Gem Version Build Status

arcānus: hidden, secret, private, mysterious

arcanus is Ruby-based tool to make working with encrypted secrets in your git repositories easier, especially in a large team.

It is inspired by Chamber, which supports more integrations, but may be harder to get started with. arcanus tries to be simpler in what features it offers.

If you're using git and Ruby and are looking for a way to store static (i.e. not frequently-changing) secrets, it's an excellent tool.


  • Ruby 2.1+


Installing Arcanus in a repository for the very first time

If you are introducing Arcanus to a repository, run:

cd path/to/your/repo
gem install arcanus
arcanus setup

The wizard will guide you though the remaining steps.

Working in a repository with Arcanus already installed

If the repository is already set up to use Arcanus, you simply need to unlock the protected key with the password that was used to encrypt it when the original developer ran arcanus setup. Ideally this password will be stored in a shared password manager used by your team.

cd path/to/your/repo
gem install arcanus
arcanus unlock

The wizard will guide you through the unlock process.


All commands are of the form arcanus command, where command is from the list below. Help documentation will be shown if no command is provided.

diff [ref]

Shows a patch diff of what has changed between the current chest and a revision (by default, HEAD). Assumes you are using git for source control.

This is useful because while the file on disk will have encrypted blobs, this will show the diff of decrypted values, making it easier to verify your changes.

edit [key-path] [value]

Edits the content of the chest with the editor specified by your $EDITOR environment variable.

You can optionally specify a key path (i.e. and a value to modify a single value at a time from the command line without opening an editor. The key path must already exist, i.e. you cannot use this form to add a new key.

Note: Care should be taken when adding secrets via the command line, since they may be kept in your shell history. Some shells automatically filter out commands which are prefixed with a space.

export [--type]

Outputs the decrypted values in a format suitable for consumption by other programs.

The command optionally allows you to specify the type of format.

Default (no flag specified)

By default, export will output in a format to make variables accessible in your local shell, but will not export those values so that they are passed to other programs invoked by your shell. Thus you could write a bash script like:

echo ${SOME_SECRET:-not-defined}
eval $(arcanus export)



--shell (export shell variables)

Similar to the default, but export the variables.

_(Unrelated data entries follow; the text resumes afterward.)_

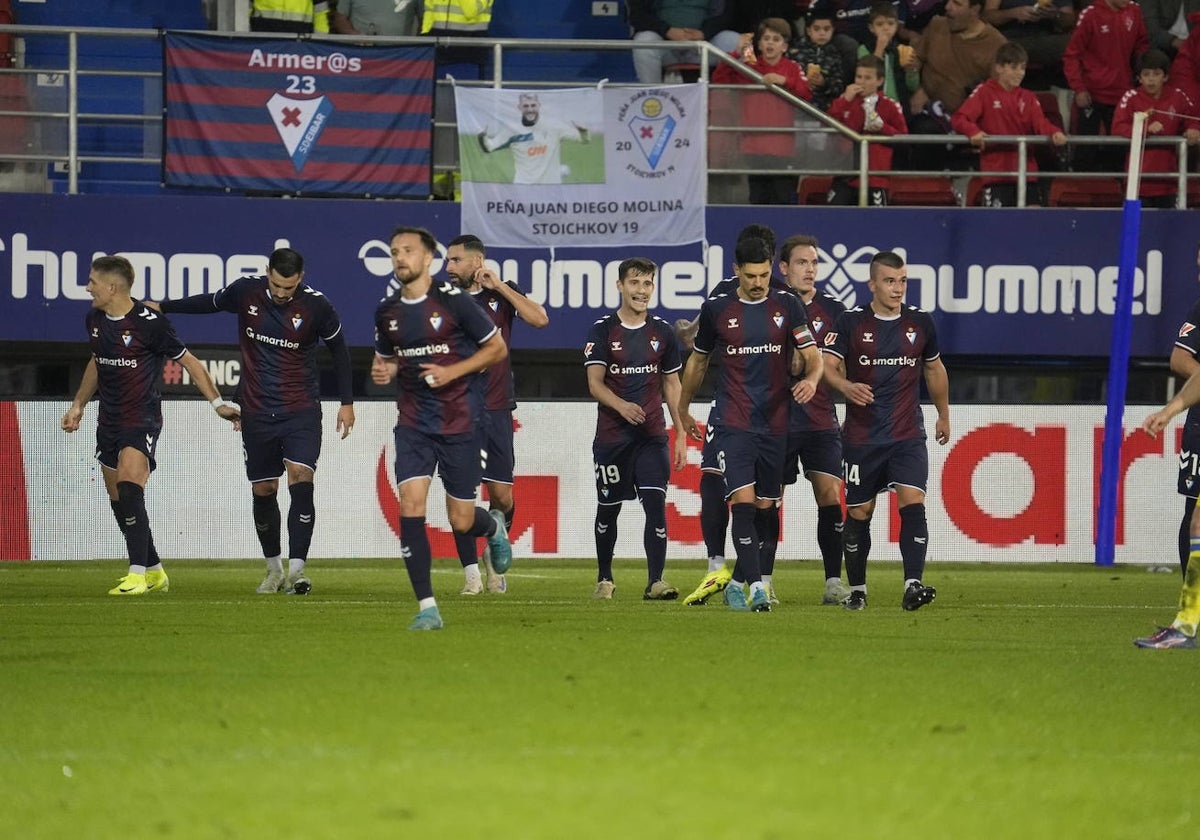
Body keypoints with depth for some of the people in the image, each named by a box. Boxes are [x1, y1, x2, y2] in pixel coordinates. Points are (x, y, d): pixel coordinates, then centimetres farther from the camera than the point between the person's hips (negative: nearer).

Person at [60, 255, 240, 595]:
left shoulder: (149, 323, -16)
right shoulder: (95, 320, 6)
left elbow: (188, 361, -6)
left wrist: (217, 402, -7)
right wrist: (78, 405, 29)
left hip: (142, 419, -8)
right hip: (109, 421, 8)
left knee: (129, 488, -24)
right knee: (118, 501, 9)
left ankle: (138, 574, -27)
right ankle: (154, 572, 24)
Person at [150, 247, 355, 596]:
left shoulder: (316, 306, -11)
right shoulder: (246, 292, -5)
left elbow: (339, 349, 5)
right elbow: (211, 303, 16)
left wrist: (346, 403, 8)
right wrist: (162, 307, 15)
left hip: (301, 410, -3)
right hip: (257, 411, 3)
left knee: (301, 480, -19)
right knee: (263, 491, 7)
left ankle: (296, 570, -19)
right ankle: (274, 568, 23)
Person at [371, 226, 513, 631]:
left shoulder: (453, 301, -8)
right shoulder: (387, 311, 6)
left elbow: (497, 348, -2)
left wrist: (453, 372, -15)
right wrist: (382, 371, -2)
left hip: (459, 423, -3)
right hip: (413, 424, 3)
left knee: (461, 521, 2)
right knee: (410, 506, -15)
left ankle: (494, 527, 42)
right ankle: (427, 608, -11)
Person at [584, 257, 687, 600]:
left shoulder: (662, 332, 8)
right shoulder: (602, 330, -1)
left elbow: (672, 384, 14)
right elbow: (595, 383, -8)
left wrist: (681, 433, 9)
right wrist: (621, 405, -28)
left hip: (652, 435, 1)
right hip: (611, 436, -1)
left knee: (656, 504, -13)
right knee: (608, 508, 9)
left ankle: (655, 581, -16)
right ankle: (604, 578, 26)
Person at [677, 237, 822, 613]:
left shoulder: (787, 305, 3)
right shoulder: (716, 309, 2)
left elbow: (812, 355, 0)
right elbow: (698, 360, 17)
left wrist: (811, 379, -23)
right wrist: (683, 409, 24)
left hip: (776, 423, 2)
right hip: (733, 423, -2)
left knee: (766, 508, 8)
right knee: (743, 502, -16)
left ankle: (737, 584, 22)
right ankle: (756, 586, -20)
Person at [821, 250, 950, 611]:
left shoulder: (920, 322, 5)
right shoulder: (851, 322, -3)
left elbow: (934, 368, 21)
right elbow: (827, 365, -9)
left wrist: (943, 415, 27)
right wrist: (846, 387, -31)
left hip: (908, 435, 1)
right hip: (861, 436, -1)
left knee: (913, 502, -17)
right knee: (858, 513, 5)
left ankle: (913, 586, -22)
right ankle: (857, 590, 20)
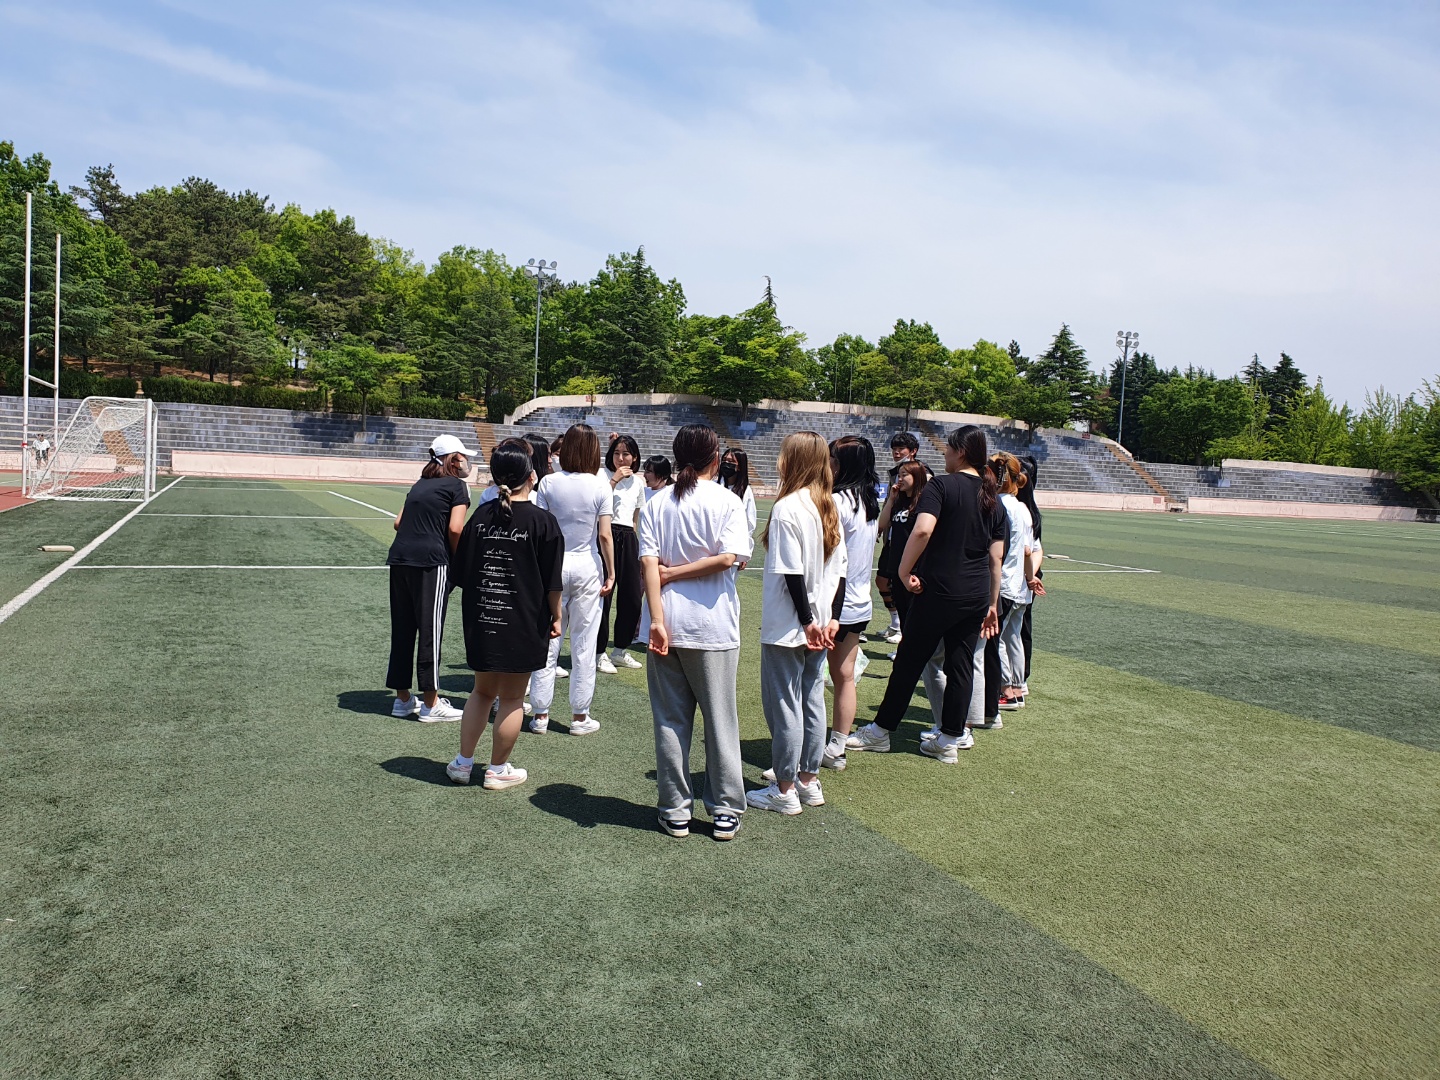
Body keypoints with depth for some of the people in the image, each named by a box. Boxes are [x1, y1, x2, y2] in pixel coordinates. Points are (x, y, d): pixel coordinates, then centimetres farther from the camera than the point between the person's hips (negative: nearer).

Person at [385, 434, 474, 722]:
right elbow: (455, 529, -10)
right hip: (430, 562, -7)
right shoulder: (457, 485, 2)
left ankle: (403, 699, 21)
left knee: (402, 629, 12)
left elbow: (399, 522, 18)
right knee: (430, 631, -2)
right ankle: (431, 704, 5)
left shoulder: (420, 484, 22)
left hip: (399, 558, 7)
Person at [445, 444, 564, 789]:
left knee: (483, 691, 20)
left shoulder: (481, 514, 1)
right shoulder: (543, 521, -11)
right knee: (512, 698, 10)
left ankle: (463, 762, 26)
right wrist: (556, 617, 5)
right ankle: (498, 770, 20)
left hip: (480, 621, 4)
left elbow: (461, 574, 6)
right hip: (522, 624, -4)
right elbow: (551, 583, -9)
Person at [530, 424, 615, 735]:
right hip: (587, 567, -1)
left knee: (547, 641, 8)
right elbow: (604, 536, -7)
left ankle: (540, 715, 14)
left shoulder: (548, 483, -4)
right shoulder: (600, 487, -6)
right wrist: (611, 572, 2)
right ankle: (580, 716, 15)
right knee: (583, 644, 7)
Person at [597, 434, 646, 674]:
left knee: (633, 596, 7)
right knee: (603, 595, -4)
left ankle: (621, 650, 24)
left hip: (628, 539, 6)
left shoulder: (638, 482, 15)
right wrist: (615, 479, -16)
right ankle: (599, 654, 7)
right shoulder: (603, 475, -2)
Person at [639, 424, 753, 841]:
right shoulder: (728, 502, -5)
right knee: (720, 720, 10)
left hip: (667, 625, 2)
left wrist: (657, 619, -11)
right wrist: (677, 573, -7)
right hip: (713, 627, -2)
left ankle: (675, 811, 19)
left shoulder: (656, 504, 1)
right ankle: (725, 812, 17)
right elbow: (727, 557, -17)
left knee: (670, 720, 11)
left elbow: (649, 564, -8)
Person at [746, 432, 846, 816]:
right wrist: (832, 617, 7)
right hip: (818, 624, 8)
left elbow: (792, 573, -21)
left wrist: (807, 621, -14)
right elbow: (838, 569, 7)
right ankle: (808, 780, 27)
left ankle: (784, 791, 12)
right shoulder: (829, 509, 6)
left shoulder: (787, 508, -18)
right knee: (812, 701, 16)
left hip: (788, 626, -8)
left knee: (783, 704, 2)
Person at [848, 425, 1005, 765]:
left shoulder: (941, 485, -10)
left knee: (909, 661, 5)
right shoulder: (993, 498, 10)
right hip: (977, 596, 6)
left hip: (938, 593, -6)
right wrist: (992, 604, 17)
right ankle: (949, 741, 17)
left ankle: (881, 731, 17)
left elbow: (922, 530, -27)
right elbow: (996, 559, 11)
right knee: (961, 666, 10)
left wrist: (903, 570, -17)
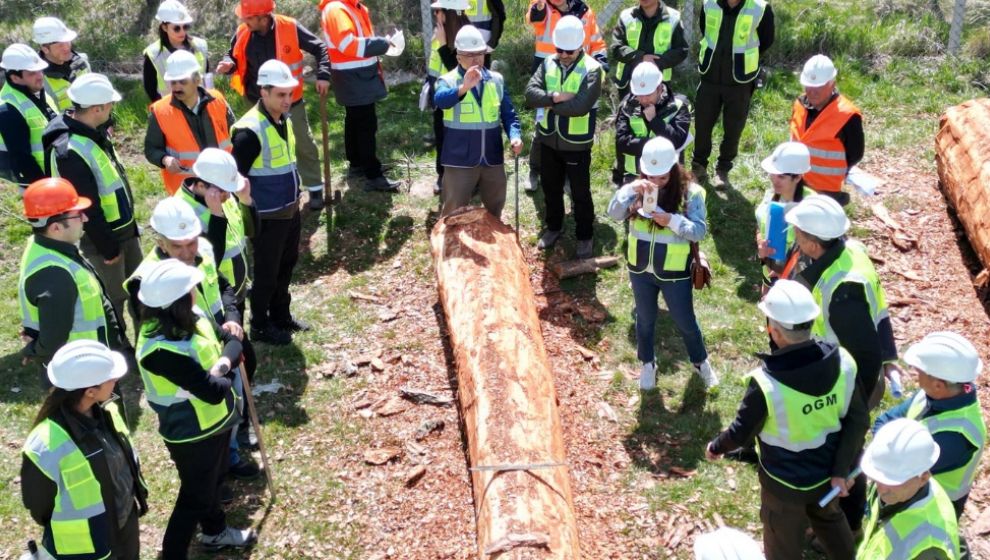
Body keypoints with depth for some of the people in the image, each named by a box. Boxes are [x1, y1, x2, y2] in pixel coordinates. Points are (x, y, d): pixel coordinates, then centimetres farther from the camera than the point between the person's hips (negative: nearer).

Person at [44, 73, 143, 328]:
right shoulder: (70, 151, -30)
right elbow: (87, 208, -25)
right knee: (114, 297, 8)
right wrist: (107, 248, -17)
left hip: (123, 227, 9)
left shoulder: (94, 132, 0)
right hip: (101, 237, -9)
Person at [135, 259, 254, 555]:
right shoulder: (162, 350, -37)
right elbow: (213, 392, -35)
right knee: (196, 496, 11)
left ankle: (215, 531, 55)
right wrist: (226, 377, -13)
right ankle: (173, 553, 32)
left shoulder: (193, 317, -10)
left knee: (213, 479, 30)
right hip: (192, 434, -9)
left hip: (216, 420, 9)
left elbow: (231, 341, -1)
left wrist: (223, 363, -22)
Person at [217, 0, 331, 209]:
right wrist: (229, 64, -16)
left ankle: (315, 189, 24)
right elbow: (234, 56, 7)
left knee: (304, 145, 8)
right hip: (258, 103, 3)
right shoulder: (243, 33, -10)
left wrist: (323, 75, -21)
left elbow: (319, 48, -10)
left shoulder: (289, 28, -19)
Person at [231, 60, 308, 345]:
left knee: (286, 266, 21)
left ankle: (280, 315, 40)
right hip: (267, 216, -8)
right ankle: (260, 326, 25)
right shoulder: (249, 131, -24)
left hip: (290, 210, 8)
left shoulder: (284, 118, 3)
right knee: (267, 273, 7)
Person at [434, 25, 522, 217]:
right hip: (460, 161, -4)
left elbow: (509, 114, 7)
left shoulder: (496, 80, 6)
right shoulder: (447, 80, -7)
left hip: (493, 160, 4)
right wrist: (463, 88, -49)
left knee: (495, 210, 19)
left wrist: (515, 135, -13)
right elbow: (440, 100, -29)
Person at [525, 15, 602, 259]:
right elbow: (530, 92, -11)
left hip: (577, 144, -5)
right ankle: (553, 227, 40)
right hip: (549, 140, 5)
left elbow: (581, 106, -28)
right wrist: (555, 97, -25)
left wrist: (549, 104, -17)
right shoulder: (548, 64, 1)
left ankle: (585, 236, 24)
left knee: (580, 193, 8)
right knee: (551, 188, 20)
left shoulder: (592, 69, -16)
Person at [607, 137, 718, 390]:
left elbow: (700, 230, -16)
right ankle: (648, 364, 43)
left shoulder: (690, 192, -15)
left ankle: (701, 362, 41)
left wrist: (672, 221, -31)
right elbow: (613, 213, -17)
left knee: (685, 322, 15)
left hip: (674, 273, -3)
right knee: (645, 319, 21)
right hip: (640, 269, 3)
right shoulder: (638, 190, -6)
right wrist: (631, 190, -31)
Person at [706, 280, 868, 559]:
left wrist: (716, 447, 3)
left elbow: (741, 432, -18)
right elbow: (859, 420, -11)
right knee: (830, 519, 35)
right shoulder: (843, 362, -21)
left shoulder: (766, 383, -34)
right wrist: (841, 469, -1)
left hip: (784, 483, -4)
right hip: (827, 473, 4)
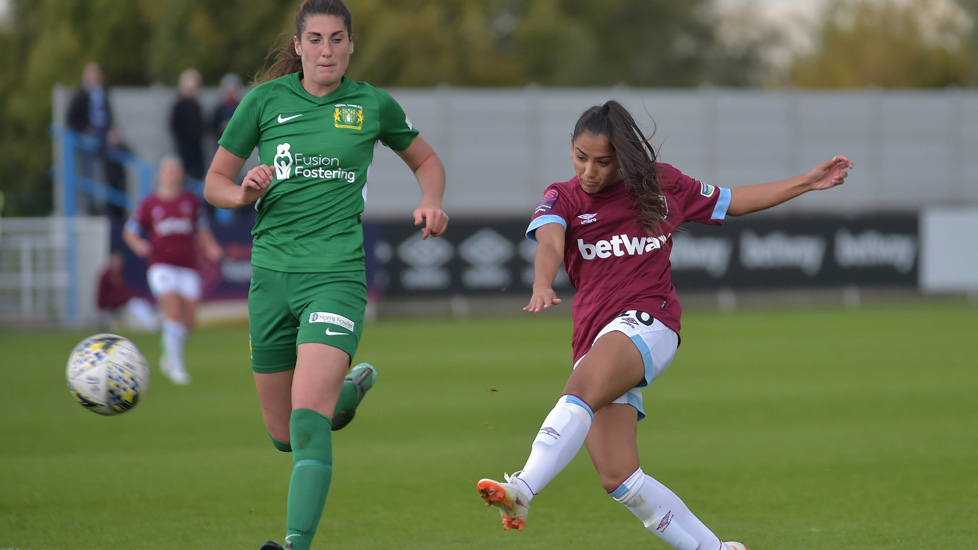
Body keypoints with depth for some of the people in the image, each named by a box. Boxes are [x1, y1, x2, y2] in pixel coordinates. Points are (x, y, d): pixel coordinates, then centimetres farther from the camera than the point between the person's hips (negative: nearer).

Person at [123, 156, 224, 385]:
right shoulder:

echo ${SOME_SECRET:-not-defined}
eval $(arcanus export --shell)



--docker (docker env-file)

If you are running containers which need environment variables passed to them, you can use the --docker flag to export them in an unescaped format that Docker will parse.

docker run --rm --env-file <(arcanus export --docker) -it centos:7.1.1503 env



Note: We're using the process substitution operator <(...) so we don't need to create any temporary files.


Display a quick summary of available commands.


Creates an Arcanus chest in the current repository.

This is an interactive wizard that will generate a key and lock it using a password of your choosing.

show [key-path]

Decrypts and displays the entire contents of the chest.

You can optionally specify a key path (i.e. to display a single key, which is useful in shell scripts that don't need access to all the secrets in the chest.


Unlocks the key so that the chest can be opened without a password.

This command will be run by other developers who are working with the repository for the first time. In order to view/edit secrets, they'll need the original password used during arcanus setup so that they can unlock their local key and not have to enter the password again.


Displays the Arcanus version.


Arcanus exposes a simple API for retrieving your secrets in Ruby applications.

Assuming Arcanus is already setup in your repository via arcanus setup/arcanus unlock, you can write something like:

require 'arcanus'

... = Arcanus.chest['some_key']['my_secret']


When running tests in a CI environment on a repo protected by Arcanus, you can specify your password via the ARCANUS_PASSWORD environment variable. Arcanus will unlock the protected key but will not save the unprotected key file.


This project is released under the MIT license.